===== EXTRACT TO READ
By Edited Jun 28, 2015 1 2

We bought our home in the fall of 2009 and loved many things about it. It had cheap ceiling fans throughout the rooms, which are very functional, but they just did not look nice. However, spending money on all new ceiling fans is not a priority for us, and is probably not for you either. How do you get the high quality look you are wanting without the big price tag? Makeover your old fan or purchase a cheap end and, with a little paint, make it look higher end.

Things You Will Need

Glossy spray cans of paint in a darker wood tone (Mahogany)

Light sand paper

Large sheet for painting

Screw driver

Step ladder

Step 1

If you are purchasing a cheap ceiling fan that is highly functional but not so high end looking, make sure you choose one with the type of metal look you are wanting (brushed nickel, stainless steel, bronzed, brass, etc.). The look of the fan blade does not matter; however its width and length does (check the box to make sure the fan you are purchasing will cover the square footage of the room you are going to install it in). Once home, install the motor and metal part but keep the blades down for now and move onto Step 3.
==========
===== RECORDS
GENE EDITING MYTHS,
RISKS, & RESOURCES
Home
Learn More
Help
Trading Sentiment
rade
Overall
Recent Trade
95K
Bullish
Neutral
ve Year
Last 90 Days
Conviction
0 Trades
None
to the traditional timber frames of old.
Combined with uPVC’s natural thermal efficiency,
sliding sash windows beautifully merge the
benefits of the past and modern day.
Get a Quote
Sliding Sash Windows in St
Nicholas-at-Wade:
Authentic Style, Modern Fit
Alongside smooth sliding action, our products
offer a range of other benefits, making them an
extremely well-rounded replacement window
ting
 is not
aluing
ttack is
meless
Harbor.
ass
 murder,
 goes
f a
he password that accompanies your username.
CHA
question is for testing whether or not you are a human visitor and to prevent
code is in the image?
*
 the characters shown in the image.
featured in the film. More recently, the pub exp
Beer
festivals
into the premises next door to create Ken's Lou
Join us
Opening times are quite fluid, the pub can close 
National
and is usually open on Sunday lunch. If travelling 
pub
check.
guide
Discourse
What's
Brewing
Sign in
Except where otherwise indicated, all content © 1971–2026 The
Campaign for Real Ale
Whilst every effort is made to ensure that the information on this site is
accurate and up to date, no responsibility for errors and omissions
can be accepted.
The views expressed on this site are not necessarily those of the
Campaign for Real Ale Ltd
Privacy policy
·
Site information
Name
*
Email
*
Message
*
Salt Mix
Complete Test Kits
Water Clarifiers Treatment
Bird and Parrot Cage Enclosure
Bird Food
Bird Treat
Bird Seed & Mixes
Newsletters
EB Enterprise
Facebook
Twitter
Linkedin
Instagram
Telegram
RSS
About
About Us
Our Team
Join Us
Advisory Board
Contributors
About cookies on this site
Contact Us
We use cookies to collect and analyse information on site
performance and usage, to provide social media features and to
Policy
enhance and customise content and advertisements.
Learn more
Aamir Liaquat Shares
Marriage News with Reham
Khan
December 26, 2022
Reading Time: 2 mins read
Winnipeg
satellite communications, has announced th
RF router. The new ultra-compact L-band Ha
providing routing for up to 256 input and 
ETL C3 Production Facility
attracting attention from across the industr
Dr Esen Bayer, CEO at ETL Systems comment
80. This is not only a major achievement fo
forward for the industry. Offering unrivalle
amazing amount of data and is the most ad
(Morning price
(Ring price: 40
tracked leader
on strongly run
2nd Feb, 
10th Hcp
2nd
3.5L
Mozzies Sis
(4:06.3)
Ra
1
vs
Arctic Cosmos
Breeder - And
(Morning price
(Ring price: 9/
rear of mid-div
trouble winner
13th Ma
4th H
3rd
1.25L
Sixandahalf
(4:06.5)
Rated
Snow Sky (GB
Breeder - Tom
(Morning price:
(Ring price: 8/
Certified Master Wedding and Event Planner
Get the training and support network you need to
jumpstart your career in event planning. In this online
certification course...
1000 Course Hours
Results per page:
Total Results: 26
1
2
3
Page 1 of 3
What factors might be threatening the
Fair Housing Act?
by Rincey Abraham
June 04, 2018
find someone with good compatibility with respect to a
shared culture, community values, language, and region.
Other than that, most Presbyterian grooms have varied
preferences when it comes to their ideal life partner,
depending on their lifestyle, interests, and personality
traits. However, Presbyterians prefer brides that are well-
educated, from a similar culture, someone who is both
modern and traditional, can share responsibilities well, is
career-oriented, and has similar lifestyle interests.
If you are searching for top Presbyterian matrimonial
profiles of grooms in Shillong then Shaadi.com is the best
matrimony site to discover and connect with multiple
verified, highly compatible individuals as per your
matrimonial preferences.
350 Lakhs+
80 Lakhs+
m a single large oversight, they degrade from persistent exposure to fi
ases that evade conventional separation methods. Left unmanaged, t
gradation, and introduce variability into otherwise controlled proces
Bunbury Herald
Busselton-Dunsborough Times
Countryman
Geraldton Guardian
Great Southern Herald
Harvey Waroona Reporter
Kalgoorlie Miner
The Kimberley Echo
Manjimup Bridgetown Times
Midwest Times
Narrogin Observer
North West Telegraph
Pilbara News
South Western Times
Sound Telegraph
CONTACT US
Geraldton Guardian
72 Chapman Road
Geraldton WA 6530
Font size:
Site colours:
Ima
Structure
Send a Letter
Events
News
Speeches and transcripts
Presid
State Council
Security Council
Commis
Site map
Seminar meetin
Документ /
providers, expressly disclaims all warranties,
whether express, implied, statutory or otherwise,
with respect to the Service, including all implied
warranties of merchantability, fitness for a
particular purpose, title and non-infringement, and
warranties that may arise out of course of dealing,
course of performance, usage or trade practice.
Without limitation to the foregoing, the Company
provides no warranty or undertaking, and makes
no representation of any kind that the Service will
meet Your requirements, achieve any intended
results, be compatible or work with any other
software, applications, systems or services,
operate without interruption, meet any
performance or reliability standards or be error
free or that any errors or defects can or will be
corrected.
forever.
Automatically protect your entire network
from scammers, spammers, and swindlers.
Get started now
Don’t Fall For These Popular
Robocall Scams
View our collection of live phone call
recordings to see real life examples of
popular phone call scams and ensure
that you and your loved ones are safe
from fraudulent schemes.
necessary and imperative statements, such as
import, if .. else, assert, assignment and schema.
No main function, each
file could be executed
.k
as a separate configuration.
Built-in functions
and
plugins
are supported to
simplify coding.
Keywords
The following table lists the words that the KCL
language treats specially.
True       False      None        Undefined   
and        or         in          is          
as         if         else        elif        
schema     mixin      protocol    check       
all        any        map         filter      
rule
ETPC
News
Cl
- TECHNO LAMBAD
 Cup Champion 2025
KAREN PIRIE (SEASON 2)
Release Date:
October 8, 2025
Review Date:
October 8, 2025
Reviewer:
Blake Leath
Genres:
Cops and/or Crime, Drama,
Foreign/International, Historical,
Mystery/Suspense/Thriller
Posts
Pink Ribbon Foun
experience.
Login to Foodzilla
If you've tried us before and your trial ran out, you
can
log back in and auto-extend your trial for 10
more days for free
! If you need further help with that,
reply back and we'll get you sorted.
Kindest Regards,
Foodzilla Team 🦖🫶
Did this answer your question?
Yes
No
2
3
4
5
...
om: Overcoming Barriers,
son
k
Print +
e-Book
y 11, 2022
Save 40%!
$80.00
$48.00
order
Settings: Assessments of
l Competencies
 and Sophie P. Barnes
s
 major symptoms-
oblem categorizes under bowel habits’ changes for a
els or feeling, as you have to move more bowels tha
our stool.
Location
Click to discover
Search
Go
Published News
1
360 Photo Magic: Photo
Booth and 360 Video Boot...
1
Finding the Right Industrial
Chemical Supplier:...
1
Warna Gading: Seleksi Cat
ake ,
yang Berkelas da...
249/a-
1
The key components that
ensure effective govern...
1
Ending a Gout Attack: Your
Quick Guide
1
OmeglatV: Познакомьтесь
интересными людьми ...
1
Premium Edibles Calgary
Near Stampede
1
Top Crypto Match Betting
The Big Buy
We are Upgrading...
==========
EXERCISE INSTRUCTIONS →
a) According to the ceiling fan makeover text, when was the home bought?
b) Write the next part of the ceiling fan makeover text, picking up after the last sentence of Step 1.

ANSWERS →
a) In the fall of 2009.

b)
Step 2

If you all ready have highly functional but cheap ceiling fans installed, then this project will cost about $4.50 per fan! How great is that? Start by unscrewing each fan blade from each of the fans that you want to redo. After the fan blades are down, dust each off with a dry towel (do not use a cleaner as this may keep the paint from soaking in).

Step 3

Spread out a sheet outside. Make sure the sheet is not near any overhanging trees or you may get bugs and leaves sprinkling down and getting stuck into your paint. Also, you should probably not put the sheet on a deck or patio as the spray paint could leave residue or paint behind.

Step 4

Take a piece of light sand paper and lightly sand each side of the blade. This will help the paint to soak into whatever material your fan blades are made of (ours was particle board). When finished, rewipe each side of the fan blade with a dry towel to get the dust off.

Step 5

Painting the Fan Blades
Shake your can of paint for a minute or so, and with long sweeping motions, paint one side of each fan blade. Make sure you cover each side fully, but do not linger in one spot as this will cause dripping or build-up. You will need to give the fan blades 4-5 hours to dry before you can turn them over for the other side.

Step 6

After the one side has dried (try it out with your fingertip and make sure it is not sticky), turn each blade over to repeat the painting on this side. Wait another 4-5 hours for drying. I kept my blades out overnight and found there was not a problem, though I did have some dew to wipe off in the morning.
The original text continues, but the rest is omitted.